Le 10/10/2022, la division d’annulation rend la présente
DÉCISION
1. La demande en nullité est accueillie.
2. La marque de l’Union européenne no 18 115 914 est déclarée nulle dans son intégralité.
3. La titulaire de la marque de l’Union européenne supporte les frais, fixés à 1 080 EUR.
MOTIFS
Le 10/01/2022, la demanderesse a déposé une demande en nullité contre la marque de
l’Union européenne no 18 115 914 (marque figurative) (ci-après la «MUE»). La demande est dirigée contre tous les produits désignés par la marque de l’Union européenne, à savoir contre tous les produits compris dans la classe 5. La demande est fondée sur l’enregistrement de la marque suédoise no 533 240 «PROTEINELLA» (marque verbale) et l’enregistrement international désignant l’Union européenne no 1 390 422 «PROTEINELLA» (marque verbale). La demanderesse a invoqué l’article 60, paragraphe 1, point a), du RMUE, lu conjointement avec l’article 8, paragraphe 1, point b), du RMUE.
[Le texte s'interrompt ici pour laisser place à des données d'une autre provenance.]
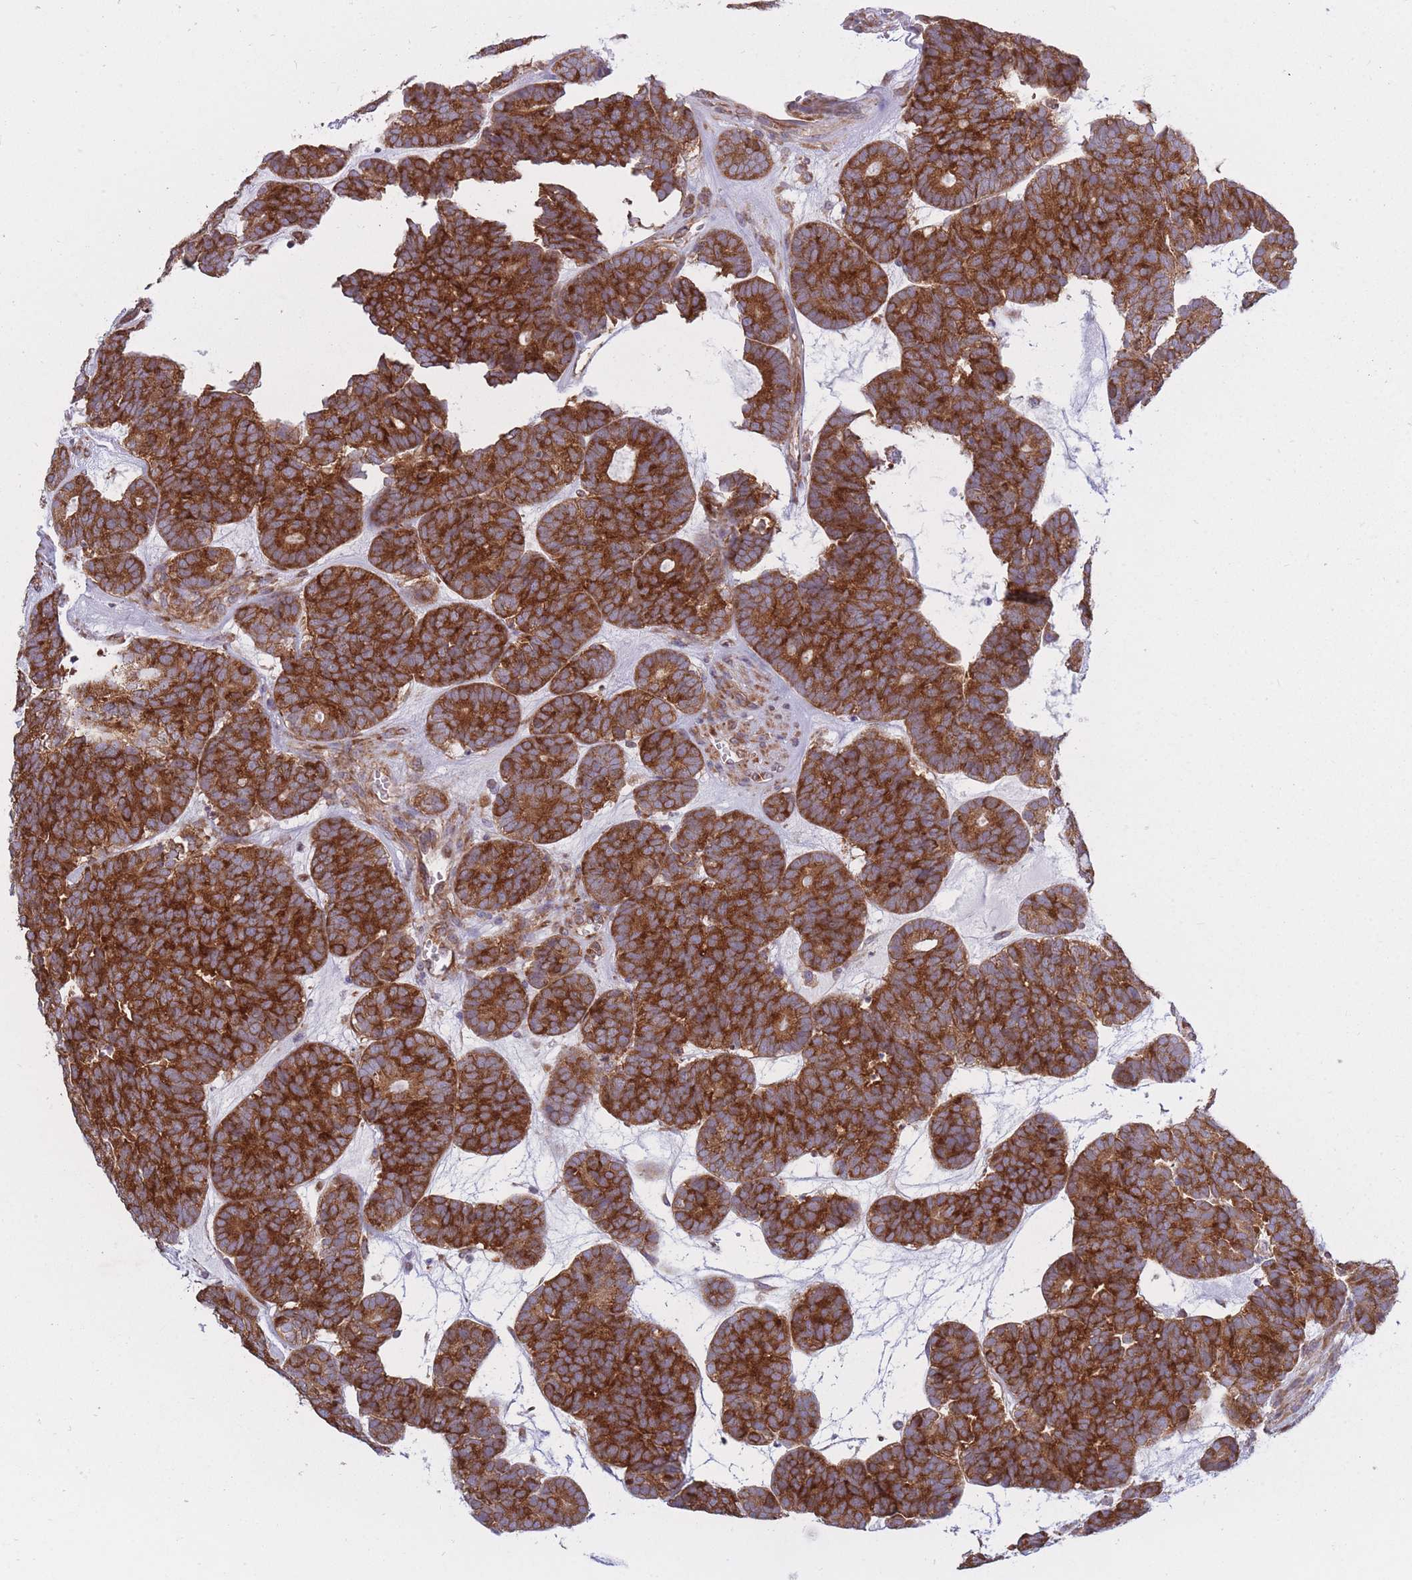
{"staining": {"intensity": "strong", "quantity": ">75%", "location": "cytoplasmic/membranous"}, "tissue": "head and neck cancer", "cell_type": "Tumor cells", "image_type": "cancer", "snomed": [{"axis": "morphology", "description": "Adenocarcinoma, NOS"}, {"axis": "topography", "description": "Head-Neck"}], "caption": "High-power microscopy captured an immunohistochemistry image of head and neck cancer, revealing strong cytoplasmic/membranous expression in approximately >75% of tumor cells.", "gene": "CCDC124", "patient": {"sex": "female", "age": 81}}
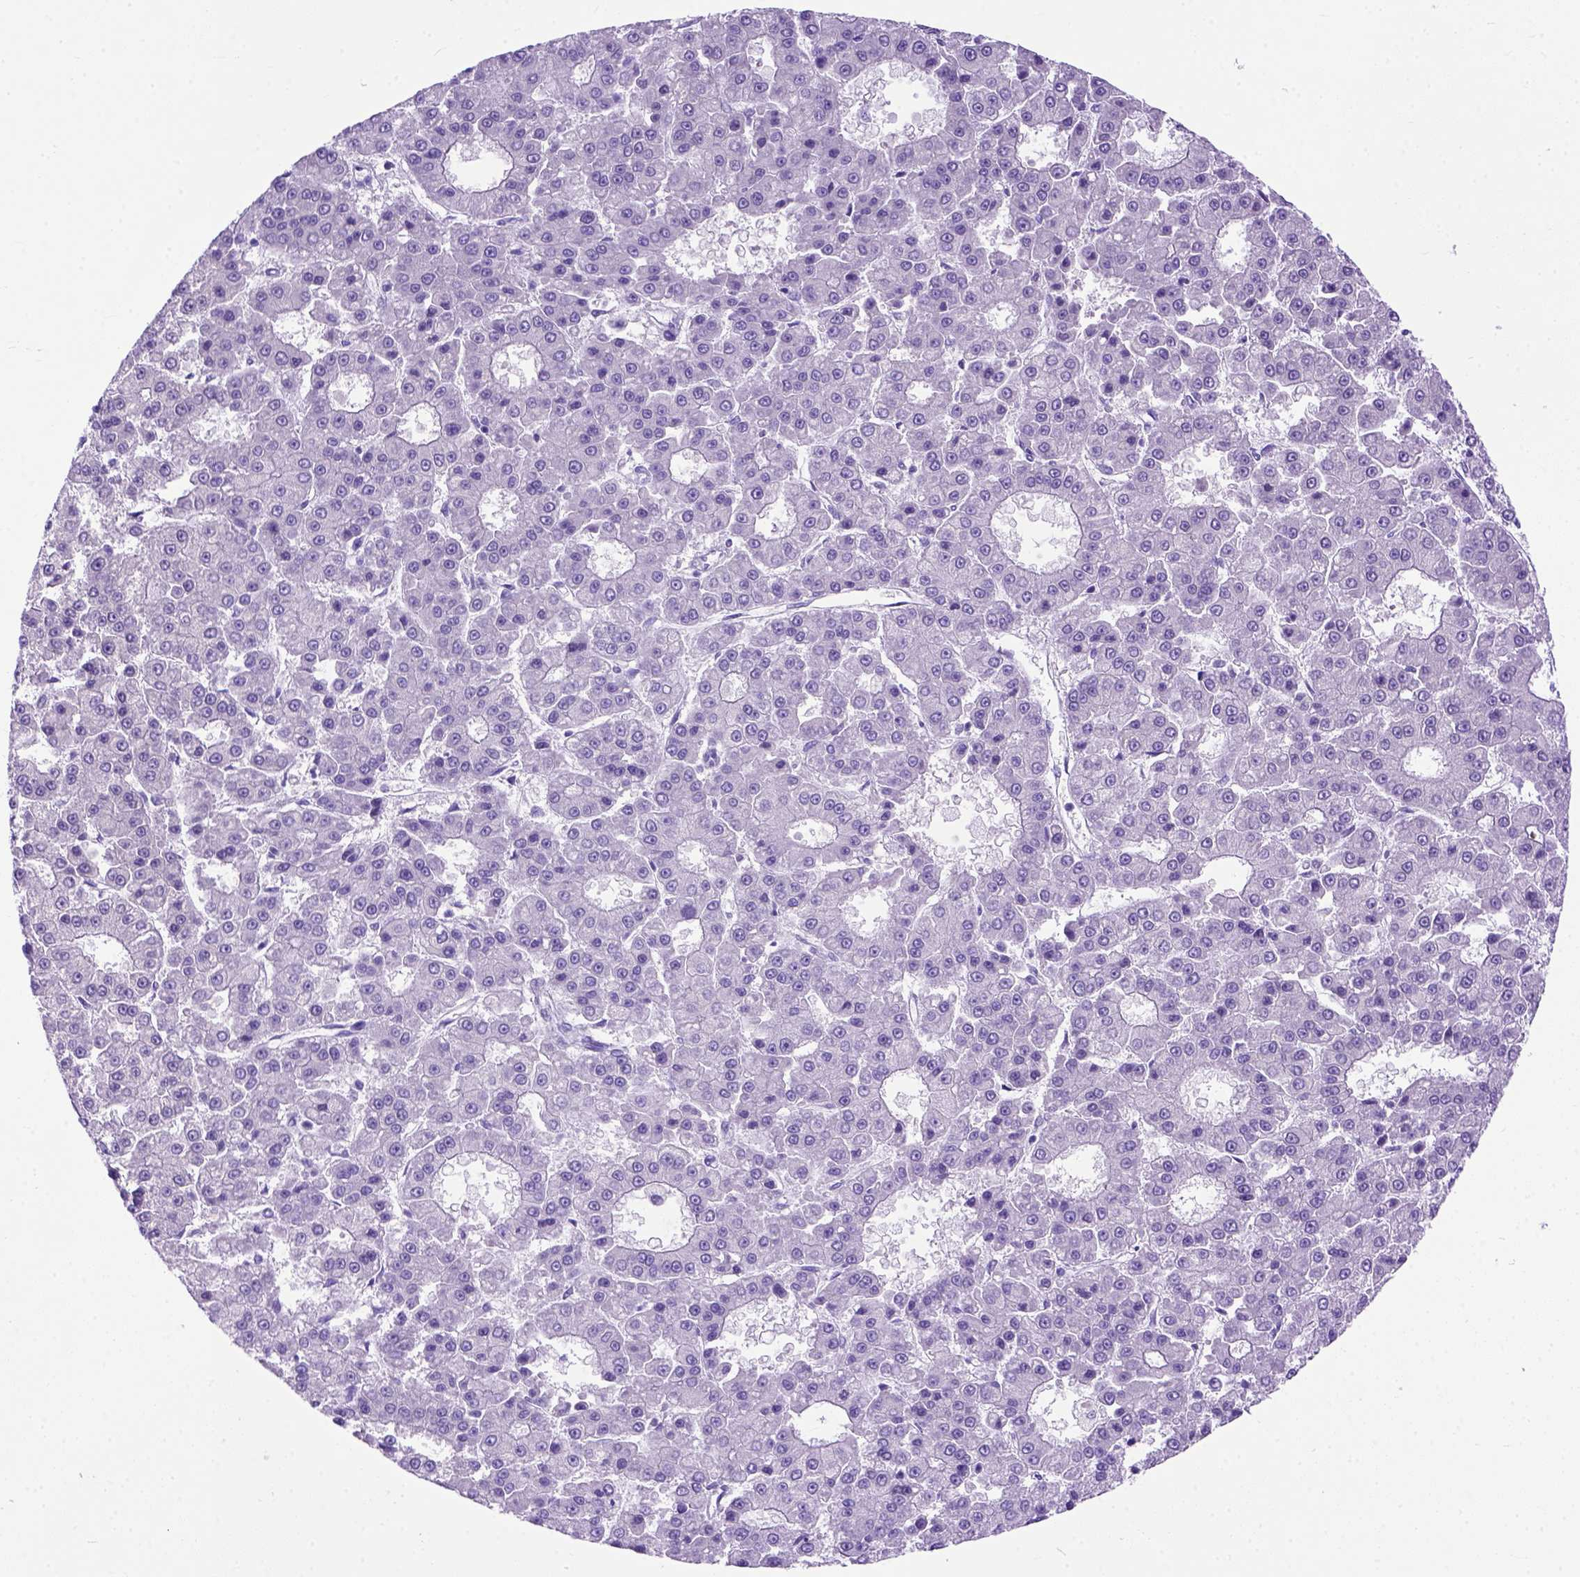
{"staining": {"intensity": "negative", "quantity": "none", "location": "none"}, "tissue": "liver cancer", "cell_type": "Tumor cells", "image_type": "cancer", "snomed": [{"axis": "morphology", "description": "Carcinoma, Hepatocellular, NOS"}, {"axis": "topography", "description": "Liver"}], "caption": "There is no significant expression in tumor cells of liver cancer.", "gene": "ODAD3", "patient": {"sex": "male", "age": 70}}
RÉSUMÉ DES ARGUMENTS DES PARTIES
La demanderesse fait valoir que les signes en conflit sont similaires et que les produits sont identiques. Dès lors, elle soutient qu’il existe un risque de confusion.
La titulaire de la marquede l’Union européenne n’a pas présenté d’observations en réponse, bien qu’invitée par l’Office à le faire.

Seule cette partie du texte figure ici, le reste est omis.